I know what is inverse (-1) of a matrix but I do not have any idea how to compute this P^{-1/2}.

Answer 1

1. Square Root of a $2x2$ Matrix

To quote from this Wikipedia article, for a $2x2$ matrix $M$ with $$ M = \left( \begin{array}{cc} A & B \\ C & D \end{array}\right) $$ one defines $$ \tau = \mbox{tr} \, M = A + D, \quad \delta = \mbox{det} \, M = AD - BC $$ and $$ s = \pm \sqrt{\delta}, \quad t = \pm \sqrt{\tau + 2 s} $$

Which for $t \ne 0$ yields $$ M^{1/2} = \frac{1}{t} \left( \begin{array}{cc} A + s & B \\ C & D + s \end{array} \right) $$

2. Inverse of a $2x2$ Matrix

The inverse of a $2x2$ matrix using the above definitions for $M$ and $\delta$ is

$$ M^{-1} = \frac{1}{\delta} \left( \begin{array}{cc} D & -B \\ -C & A & \end{array} \right) $$

3. Combining both to get $M^{-1/2}$

$$ M^{-1/2} = (M^{-1})^{1/2} = (M^{1/2})^{-1} $$

Using the latter one we get

$$ M^{-1/2} = \frac{1}{\delta'} \left( \begin{array}{cc} D' & -B' \\ -C' & A' & \end{array} \right) = \frac{1}{\delta' t} \left( \begin{array}{cc} D + s & -B \\ -C & A + s & \end{array} \right) $$ with $\delta' = ((A+s)(D+s) - BC) / t^2$.

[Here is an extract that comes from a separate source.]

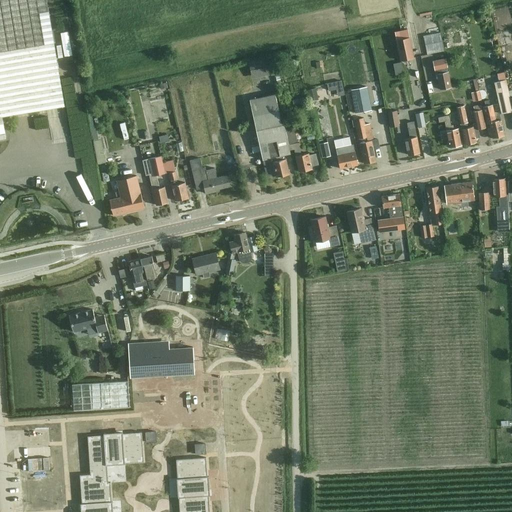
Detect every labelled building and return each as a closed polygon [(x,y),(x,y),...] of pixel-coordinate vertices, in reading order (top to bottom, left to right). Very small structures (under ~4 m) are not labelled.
[(0,0),(0,137),(6,137),(2,116),(7,116),(17,114),(47,109),(39,65),(57,62),(55,50),(46,0),(0,0)] [(422,33),(424,53),(419,53),(421,69),(432,67),(430,52),(435,51),(433,41),(434,41),(433,32),(422,33)] [(396,40),(400,61),(414,58),(410,37),(402,39),(396,40)] [(252,79),(273,74),(270,57),(248,62),(252,79)] [(444,58),(432,60),(436,75),(437,75),(448,72),(444,58)] [(448,72),(437,75),(440,89),(451,87),(448,72)] [(504,72),(497,74),(499,81),(506,80),(505,74),(504,72)] [(511,111),(511,106),(510,99),(506,80),(499,81),(494,82),(501,114),(511,111)] [(356,113),(371,110),(367,86),(351,90),(356,113)] [(318,99),(316,88),(308,89),(310,101),(318,99)] [(481,100),(479,90),(471,92),(473,102),(481,100)] [(291,154),(290,150),(285,128),(284,122),(281,122),(275,94),(250,100),(260,145),(261,151),(265,171),(275,168),(277,177),(289,174),(284,155),(291,154)] [(464,105),(457,107),(458,116),(459,118),(464,144),(476,141),(475,138),(480,137),(478,129),(485,127),(482,110),(481,104),(473,106),(474,111),(473,111),(475,123),(472,124),(473,126),(467,127),(466,122),(468,122),(464,105)] [(491,132),(493,138),(504,135),(501,120),(496,121),(492,105),(490,105),(485,106),(483,107),(487,123),(489,123),(490,128),(488,129),(489,133),(491,132)] [(388,112),(390,127),(399,125),(396,110),(388,112)] [(418,127),(425,126),(423,112),(416,114),(418,127)] [(449,147),(461,144),(458,128),(454,129),(453,125),(451,125),(449,115),(438,117),(439,122),(444,121),(449,147)] [(363,116),(351,119),(353,127),(356,126),(364,163),(376,161),(373,149),(379,148),(377,139),(373,140),(369,124),(365,125),(363,116)] [(408,155),(420,152),(414,121),(407,122),(410,138),(405,139),(408,155)] [(294,131),(291,132),(290,126),(285,128),(290,150),(294,149),(299,171),(312,168),(311,165),(317,164),(316,155),(309,157),(308,153),(301,155),(299,142),(297,142),(294,131)] [(167,134),(159,136),(160,142),(169,140),(167,134)] [(349,136),(334,140),(340,168),(358,165),(353,144),(351,144),(349,136)] [(100,139),(93,140),(95,152),(103,150),(100,139)] [(180,140),(173,141),(176,150),(182,148),(180,140)] [(323,157),(330,156),(328,142),(320,144),(323,157)] [(165,173),(163,163),(161,156),(143,160),(146,173),(146,175),(149,174),(156,205),(168,202),(164,186),(159,188),(156,175),(165,173)] [(217,177),(214,168),(206,170),(205,167),(202,168),(200,158),(190,160),(197,189),(205,188),(206,193),(215,191),(214,190),(231,186),(228,175),(217,177)] [(163,163),(165,173),(169,173),(176,201),(188,198),(185,182),(177,184),(176,179),(177,179),(173,160),(163,163)] [(117,198),(110,200),(114,215),(144,208),(137,176),(117,180),(117,182),(120,191),(115,192),(117,198)] [(505,178),(493,179),(494,196),(499,195),(500,205),(500,206),(496,207),(497,224),(509,223),(507,194),(506,194),(505,178)] [(447,203),(475,200),(472,181),(444,185),(447,203)] [(433,212),(434,224),(443,223),(438,186),(426,188),(430,213),(433,212)] [(61,193),(64,197),(71,192),(69,188),(61,193)] [(479,193),(480,209),(490,208),(489,192),(479,193)] [(390,219),(380,220),(381,231),(404,228),(399,193),(381,196),(383,207),(388,206),(390,219)] [(363,219),(361,208),(347,211),(352,232),(358,231),(361,243),(376,240),(371,218),(363,219)] [(325,216),(310,220),(312,226),(309,227),(311,239),(314,238),(315,242),(329,238),(331,246),(340,244),(336,225),(327,227),(325,216)] [(420,226),(422,237),(434,236),(432,224),(420,226)] [(245,232),(234,235),(235,241),(229,242),(232,253),(237,252),(239,259),(240,261),(242,263),(245,263),(247,263),(250,261),(251,259),(251,256),(250,251),(257,250),(254,236),(247,238),(245,232)] [(209,271),(219,269),(216,253),(192,259),(196,275),(202,273),(204,278),(210,276),(209,271)] [(232,274),(235,259),(233,259),(234,254),(228,253),(227,258),(228,258),(225,273),(232,274)] [(157,277),(155,272),(152,256),(140,259),(145,279),(146,279),(157,277)] [(140,259),(129,261),(135,287),(136,287),(147,284),(146,279),(145,279),(140,259)] [(273,264),(264,264),(264,275),(273,274),(273,264)] [(127,268),(119,270),(121,277),(128,275),(127,268)] [(190,290),(190,276),(176,276),(176,290),(190,290)] [(93,309),(69,315),(73,331),(96,325),(98,332),(108,329),(105,317),(95,320),(93,309)] [(227,325),(216,325),(216,337),(227,338),(227,325)] [(194,374),(192,347),(168,349),(167,342),(128,344),(130,377),(194,374)] [(116,381),(72,384),(74,409),(130,406),(128,380),(116,381)] [(148,437),(146,437),(146,442),(156,441),(155,431),(147,432),(148,437)] [(90,474),(80,474),(82,503),(80,503),(81,510),(80,511),(113,511),(112,501),(110,482),(108,482),(107,465),(125,464),(125,463),(144,462),(143,449),(142,432),(123,433),(123,432),(116,432),(103,433),(103,434),(87,436),(90,474)] [(205,443),(195,444),(196,454),(201,454),(200,452),(205,451),(205,443)] [(209,511),(209,495),(210,495),(209,489),(209,476),(207,476),(206,457),(176,459),(177,478),(178,497),(179,511),(209,511)]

4. Test with the Example given

$$ A = 1, \quad B = 0.4, \quad C = 0.4, \quad D = 1 $$

we get (rounded to 5 digits) for the matrix roots:

$$ \tau = 2, \quad \delta = 0.84 \\ s = \pm 0.91652, \quad t \in \{\pm 1.9578, \pm 0.40862 \} \\ M^{1/2} \in \left\{ \pm \left( \begin{array}{cc} 0.97891 & 0.20431 \\ 0.20431 & 0.97891 \end{array} \right), \pm \left( \begin{array}{cc} 0.20431 & 0.97891 \\ 0.97891 & 0.20431 \end{array} \right) \right\} $$

and for the inverse matrix roots:

$$ \delta' \in \{ 0.91652, -0.91652 \} \\ M^{-1/2} \in \left\{ \pm\left( \begin{array}{cc} 1.06807 & -0.22292 \\ -0.22292 & 1.06807 \end{array} \right), \pm\left( \begin{array}{cc} -0.22292 & 1.06807 \\ 1.06807 & -0.22292 \end{array} \right) \right\} $$

That first positive one is the one from your example. Testing a bit:

$$ (M_1^{-1/2})^2 = \left( \begin{array}{cc} 1.06807 & -0.22292 \\ -0.22292 & 1.06807 \end{array} \right)^2 = \left( \begin{array}{cc} 1.19048 & -0.47619 \\ -0.47619 & 1.19048 \end{array} \right) \\ M^{-1} = \left( \begin{array}{cc} 1.19048 & -0.47619 \\ -0.47619 & 1.19048 \end{array} \right) $$ which seems fine.